I'm not stipulating that BBT management is flawless in employment practices. I don't know whether the price of the stock is stagnant due to excess fat, or underpayment of employees.
Either way, management is responsible to address the issues holding the stock back.
I just inhabit a "NO WHINING" zone.
"Sorry but inflation, although historically very low, is in fact greater than 1%. Obviously you didn't do too well in Economics 101 (if you even took Economics). And I in fact have made the sacrifices to get the corner office. However I didn't inherit my position through political BS or having the right bloodlines like 90% of corporate management. Instead I started my own company, and my family is now set for the next several generations."

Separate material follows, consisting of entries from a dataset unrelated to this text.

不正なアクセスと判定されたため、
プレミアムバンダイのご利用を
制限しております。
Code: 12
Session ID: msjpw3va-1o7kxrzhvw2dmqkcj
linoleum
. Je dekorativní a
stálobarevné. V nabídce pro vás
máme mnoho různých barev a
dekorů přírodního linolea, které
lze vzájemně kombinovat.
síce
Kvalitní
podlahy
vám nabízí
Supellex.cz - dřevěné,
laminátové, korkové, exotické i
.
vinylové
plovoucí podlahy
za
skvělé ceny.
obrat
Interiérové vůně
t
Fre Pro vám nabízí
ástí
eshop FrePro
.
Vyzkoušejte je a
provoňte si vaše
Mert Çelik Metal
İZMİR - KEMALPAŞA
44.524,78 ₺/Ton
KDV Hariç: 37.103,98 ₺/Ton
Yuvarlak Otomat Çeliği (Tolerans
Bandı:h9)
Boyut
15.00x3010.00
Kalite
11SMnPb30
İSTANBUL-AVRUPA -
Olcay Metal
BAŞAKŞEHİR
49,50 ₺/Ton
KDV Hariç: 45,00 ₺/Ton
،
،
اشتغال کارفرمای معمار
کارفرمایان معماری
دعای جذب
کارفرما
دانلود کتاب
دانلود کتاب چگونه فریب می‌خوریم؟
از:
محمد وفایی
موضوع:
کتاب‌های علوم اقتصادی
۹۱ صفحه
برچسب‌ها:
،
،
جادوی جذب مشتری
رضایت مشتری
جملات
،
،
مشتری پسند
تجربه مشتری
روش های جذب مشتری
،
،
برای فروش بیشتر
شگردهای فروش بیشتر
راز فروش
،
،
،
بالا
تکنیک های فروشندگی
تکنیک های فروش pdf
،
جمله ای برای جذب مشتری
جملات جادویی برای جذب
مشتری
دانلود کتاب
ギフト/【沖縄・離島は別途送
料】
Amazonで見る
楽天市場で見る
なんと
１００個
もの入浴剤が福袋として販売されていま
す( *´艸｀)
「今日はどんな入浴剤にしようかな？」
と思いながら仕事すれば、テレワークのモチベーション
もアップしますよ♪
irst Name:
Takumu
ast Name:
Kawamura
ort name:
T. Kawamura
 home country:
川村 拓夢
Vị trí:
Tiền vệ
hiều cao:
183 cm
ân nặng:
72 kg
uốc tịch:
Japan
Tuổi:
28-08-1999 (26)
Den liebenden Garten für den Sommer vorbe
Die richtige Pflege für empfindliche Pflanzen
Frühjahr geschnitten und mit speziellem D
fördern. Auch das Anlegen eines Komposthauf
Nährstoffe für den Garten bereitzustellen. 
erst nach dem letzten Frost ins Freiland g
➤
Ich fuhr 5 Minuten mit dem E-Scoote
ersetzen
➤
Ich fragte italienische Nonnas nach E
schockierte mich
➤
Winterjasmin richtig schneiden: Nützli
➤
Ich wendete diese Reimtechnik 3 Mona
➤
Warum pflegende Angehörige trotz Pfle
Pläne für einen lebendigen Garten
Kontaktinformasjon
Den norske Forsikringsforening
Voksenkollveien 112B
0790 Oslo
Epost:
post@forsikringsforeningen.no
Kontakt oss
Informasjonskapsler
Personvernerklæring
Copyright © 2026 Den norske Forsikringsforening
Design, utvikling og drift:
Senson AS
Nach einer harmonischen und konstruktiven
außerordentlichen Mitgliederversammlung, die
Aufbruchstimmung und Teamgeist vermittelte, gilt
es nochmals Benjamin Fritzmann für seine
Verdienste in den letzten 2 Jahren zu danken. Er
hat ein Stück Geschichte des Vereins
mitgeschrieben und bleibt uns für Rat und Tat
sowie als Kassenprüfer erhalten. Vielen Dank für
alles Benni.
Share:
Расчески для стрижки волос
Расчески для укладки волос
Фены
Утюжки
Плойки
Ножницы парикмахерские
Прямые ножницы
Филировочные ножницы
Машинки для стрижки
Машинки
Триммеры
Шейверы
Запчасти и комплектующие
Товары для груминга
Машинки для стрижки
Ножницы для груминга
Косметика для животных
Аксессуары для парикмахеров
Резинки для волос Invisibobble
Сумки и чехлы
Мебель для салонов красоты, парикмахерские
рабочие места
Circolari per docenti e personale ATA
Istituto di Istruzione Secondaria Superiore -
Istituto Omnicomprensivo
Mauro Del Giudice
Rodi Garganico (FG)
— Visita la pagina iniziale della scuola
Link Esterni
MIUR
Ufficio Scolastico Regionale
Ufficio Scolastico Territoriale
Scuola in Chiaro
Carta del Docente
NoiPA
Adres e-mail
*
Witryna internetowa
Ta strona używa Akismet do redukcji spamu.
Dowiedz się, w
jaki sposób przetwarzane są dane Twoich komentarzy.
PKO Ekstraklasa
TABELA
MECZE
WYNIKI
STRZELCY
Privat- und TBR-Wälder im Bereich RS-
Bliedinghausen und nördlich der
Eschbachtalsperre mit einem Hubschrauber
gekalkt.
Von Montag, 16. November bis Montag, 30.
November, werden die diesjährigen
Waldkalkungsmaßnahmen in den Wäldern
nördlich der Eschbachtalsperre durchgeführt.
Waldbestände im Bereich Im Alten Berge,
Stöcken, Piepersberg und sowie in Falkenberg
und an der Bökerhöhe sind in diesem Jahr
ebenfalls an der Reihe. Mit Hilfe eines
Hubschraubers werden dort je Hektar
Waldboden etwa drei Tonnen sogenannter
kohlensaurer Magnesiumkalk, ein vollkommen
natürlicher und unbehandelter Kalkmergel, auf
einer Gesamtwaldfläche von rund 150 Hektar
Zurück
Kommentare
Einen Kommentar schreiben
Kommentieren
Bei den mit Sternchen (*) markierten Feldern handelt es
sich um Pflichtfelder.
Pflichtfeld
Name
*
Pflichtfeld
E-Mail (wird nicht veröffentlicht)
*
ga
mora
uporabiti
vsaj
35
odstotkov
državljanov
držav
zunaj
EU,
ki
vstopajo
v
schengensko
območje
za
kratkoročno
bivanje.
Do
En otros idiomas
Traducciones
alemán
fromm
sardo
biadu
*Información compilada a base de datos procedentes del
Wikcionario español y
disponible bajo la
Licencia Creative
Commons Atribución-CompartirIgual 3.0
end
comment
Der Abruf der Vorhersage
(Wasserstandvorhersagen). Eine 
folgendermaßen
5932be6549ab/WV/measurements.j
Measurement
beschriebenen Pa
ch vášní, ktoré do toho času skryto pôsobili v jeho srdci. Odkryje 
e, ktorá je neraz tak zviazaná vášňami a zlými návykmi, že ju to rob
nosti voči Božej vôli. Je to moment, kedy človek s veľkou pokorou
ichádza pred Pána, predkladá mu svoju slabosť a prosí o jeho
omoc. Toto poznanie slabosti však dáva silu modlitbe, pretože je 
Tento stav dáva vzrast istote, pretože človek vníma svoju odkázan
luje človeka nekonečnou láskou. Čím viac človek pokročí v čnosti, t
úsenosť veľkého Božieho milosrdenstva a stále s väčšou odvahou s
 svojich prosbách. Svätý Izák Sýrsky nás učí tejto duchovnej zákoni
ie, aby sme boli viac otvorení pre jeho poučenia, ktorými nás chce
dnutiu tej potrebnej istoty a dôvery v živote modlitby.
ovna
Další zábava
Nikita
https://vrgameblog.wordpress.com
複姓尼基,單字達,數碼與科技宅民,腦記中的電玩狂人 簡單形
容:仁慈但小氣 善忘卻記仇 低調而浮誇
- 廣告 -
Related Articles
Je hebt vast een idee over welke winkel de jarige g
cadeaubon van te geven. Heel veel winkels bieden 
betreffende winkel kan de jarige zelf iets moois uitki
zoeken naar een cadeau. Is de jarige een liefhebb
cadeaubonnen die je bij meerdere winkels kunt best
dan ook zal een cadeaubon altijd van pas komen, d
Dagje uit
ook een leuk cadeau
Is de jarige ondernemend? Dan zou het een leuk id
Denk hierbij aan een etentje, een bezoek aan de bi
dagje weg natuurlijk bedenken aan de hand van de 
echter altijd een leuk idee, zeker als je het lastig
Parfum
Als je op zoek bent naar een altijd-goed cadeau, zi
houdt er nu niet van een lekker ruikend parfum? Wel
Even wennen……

I applaud you for starting your own company. Sincerely. Takes a lot more grit than hanging out at a water cooler, griping about management decisions. Risk/reward, indeed.
This week I will leave my current job, one of two ways: start my own company, or go to work for a large company in the same industry. I've been losing sleep over the decision. But I believe I have two great options.
"And I love how the know nothing corporate management teams need to hire consultants to tell them how to manage their companies. Exactly what is management getting paid for? Listen to stock analysts for ideas and hire someone else to show them how to execute? If management really wanted to get rid of "dead wood" they should take a good look in the mirror. Lots of "featherbedders and dead wood" in the reflection."
Right on the mark.
The Raleigh N&O had a feature on team building today. Drumming was featured. One CEO in Illinois made his managers go white water rafting and rappelling.
To quote you, "Give me a break!"
And, no, I never took economics. But are all economists in agreement on all issues?
How is inflation affecting ME? And if the inflation index (currently aobut 2.5%?)is all encompassing, you should be able to make it fit me without any further information about me.
Which is a good thing, as you will avoid the red line of high RPM boredom.
Make me believe, and I'll fold like a cheap tent. 'Cause I'm rigid in ethics, but flexible in opinion. :)
Interesting quote - "tellers are probably the most important BBT employee to most of us". Certainly tellers are important especially since they are face to face with the customer. But seriously, why would one go to a branch any more? There are a lot of other things about a financial institution more important to me than a branch. I can not recall the last time I went to a branch.
I would rather see the focus on making sure I did not have to go to a branch to do business with BB&T.